The story of Shelby Oaks allows for multiple filmmaking styles to coexist within the film. It opens as a pseudo-true-crime documentary that you would see on Netflix, then shifts into more of a traditional narrative while dipping its toe into the world of found footage. The balance among all these styles falls into the hands of Lawrence.
“What appealed to me about this movie was that, as a filmmaker, I had been really wanting to make a narrative movie that felt like a documentary that was real,” says Lawrence. “I hadn’t seen Lake Mungo at the time, so I was trying to figure out how to make this work for years. I had written a script that I was excited about, but just never really got off the ground.”
“When Shelby fell into my lap, I read it, and the first 30 pages were the documentary. I was like, this is, this is it!
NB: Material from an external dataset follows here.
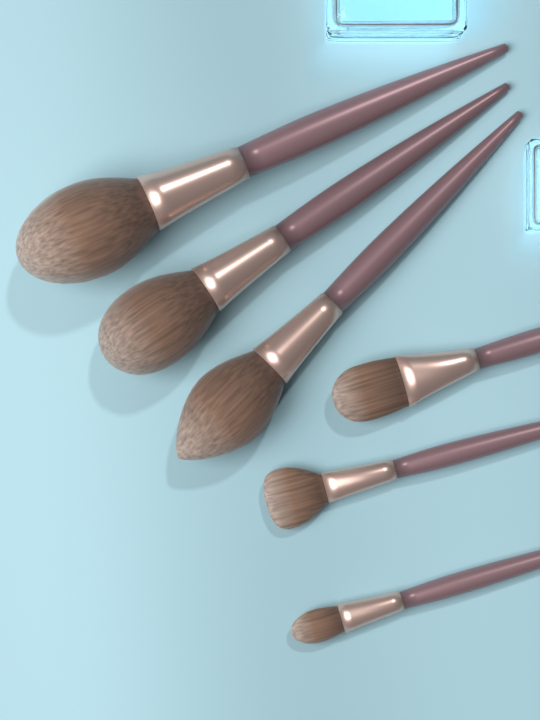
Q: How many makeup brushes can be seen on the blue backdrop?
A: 6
This is exactly the thing I was trying to do. That got me excited about it and then I watched Lake Mungo, which was a huge inspiration for the film. Also, there was a lot of talk about Netflix documentaries. Making a Murderer was really big. Netflix had its own series of Unsolved Mysteries or something. Chris and I honed in on a couple of those episodes as what we were looking for style wise.”
“As an editor, I’ve done documentaries, promo videos, sit-down interviews, all of those things. My assistant editor, Kyle Broberg, also had experience doing documentaries. When I sat down to do the assembly cut, I was like, I’m going to focus on the narrative side of the movie, why don’t you go in and do a super rough pass on the doc side? Kyle took the script and then figured out all the little bits and pieces that we needed and then lined them up into an assembly cut for me.”
courtesy of Neon
“Over time, it became about figuring out how much of this information people need,” Lawrence continues. “Essentially, the doc and the found footage portion is act one of the movie. It’s giving you all the information you need as an audience to know where Mia’s at, where we meet her in the narrative portion, and then what sends her off on her journey.”
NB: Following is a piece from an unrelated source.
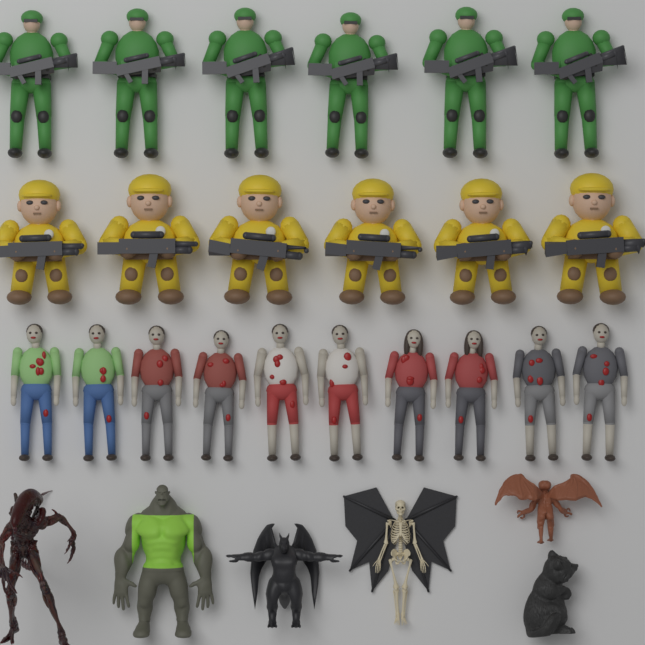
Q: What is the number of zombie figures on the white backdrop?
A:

Shelby Oaks isn’t a horror film that relies exclusively on jumpscares, but all movies in this genre rely on the ebb and flow of tension. The film builds toward these smaller moments of release before reaching the finale. It’s a dance that relies on the rhythm of the editor.
“It’s just as tough to make somebody laugh as it is to make them scared. You can easily screw up a jump scare,” Lawrence says. “What I do pretty well is tension. I’m not afraid of silence. I will sit in the shot for a long time and make the audience uncomfortable to the point where they’re like, what the hell is going on, before hitting them with the scare.”
“With Screamboat, for instance, it was different because that one was a lot more comedy-driven than horror. The jump scares are kind of hitting you in a way where you’re getting caught off guard a little bit instead of genuinely being terrified in a scene.”
“With Shelby, it was a lot different because there was a lot of holding for tension, and really trying to stretch things out. What you see in the final cut, my co-writer, Brett Bachman, he’s a master at this. He was tasked with coming in and really accentuating some of these horror elements. He’s really good with sound too. There’s some stuff in there that I did that even made me jump in the seat because he went and tweaked the sound mix a little bit and made those even more effective. So yeah, it’s a bit of an art.”